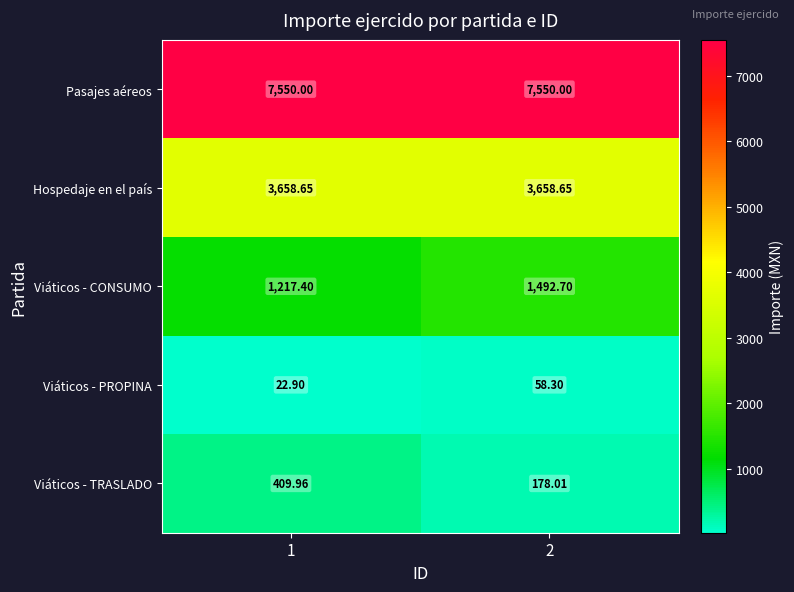

What is the total value across all series at 2?

12937.7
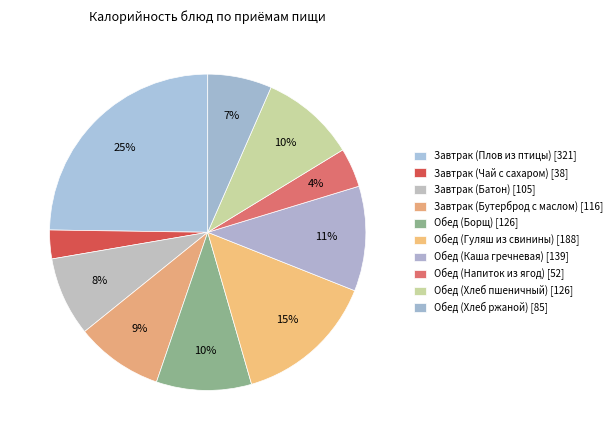

Count the number of slices in the pie.

10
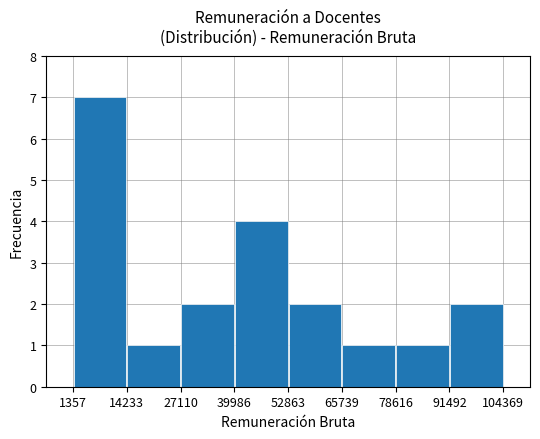

Reading left to right, transcribe all the data shown in this chart.

7	1	2	4	2	1	1	2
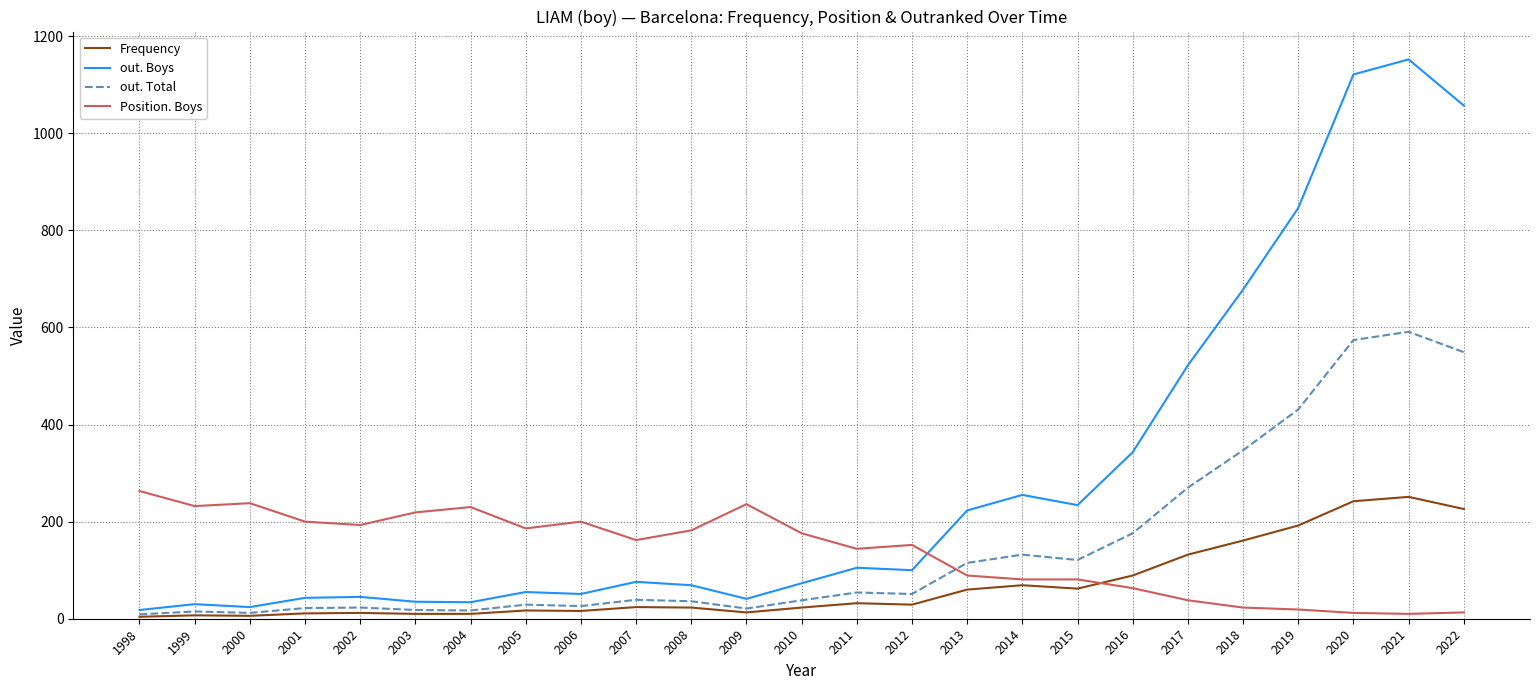

What is the maximum value shown in the chart?

1152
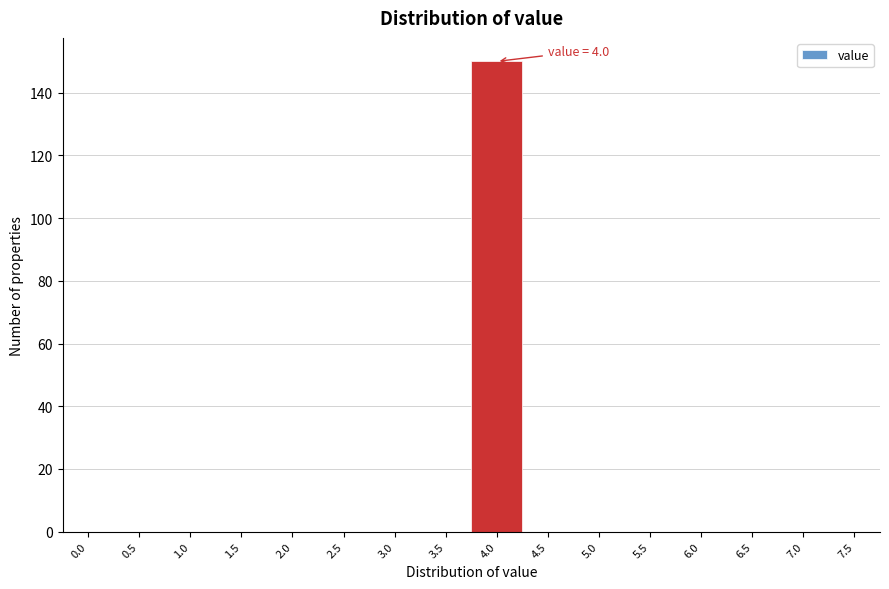

Reading right to left, what are all the values shown in this chart?

7.5=0	7.0=0	6.5=0	6.0=0	5.5=0	5.0=0	4.5=0	4.0=150	3.5=0	3.0=0	2.5=0	2.0=0	1.5=0	1.0=0	0.5=0	0.0=0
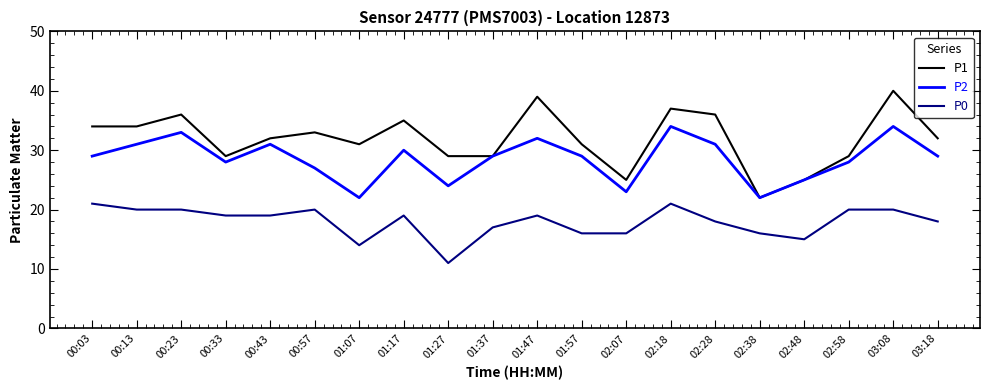

The P2 series shows 28 at 00:33. True or false?

True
────────────────────────────────────────
◆ What needs to be done ◆
In the listing above, swap "chart" for "graph" everywhere it appears and give all the lines back with nothing else changed. Leave out the picture lines.

◆ Exercise result ◆
What is the total value across all series at 2?

12937.7

Count the number of slices in the pie.

10

Reading left to right, transcribe all the data shown in this graph.

7	1	2	4	2	1	1	2

What is the maximum value shown in the graph?

1152

Reading right to left, what are all the values shown in this graph?

7.5=0	7.0=0	6.5=0	6.0=0	5.5=0	5.0=0	4.5=0	4.0=150	3.5=0	3.0=0	2.5=0	2.0=0	1.5=0	1.0=0	0.5=0	0.0=0

The P2 series shows 28 at 00:33. True or false?

True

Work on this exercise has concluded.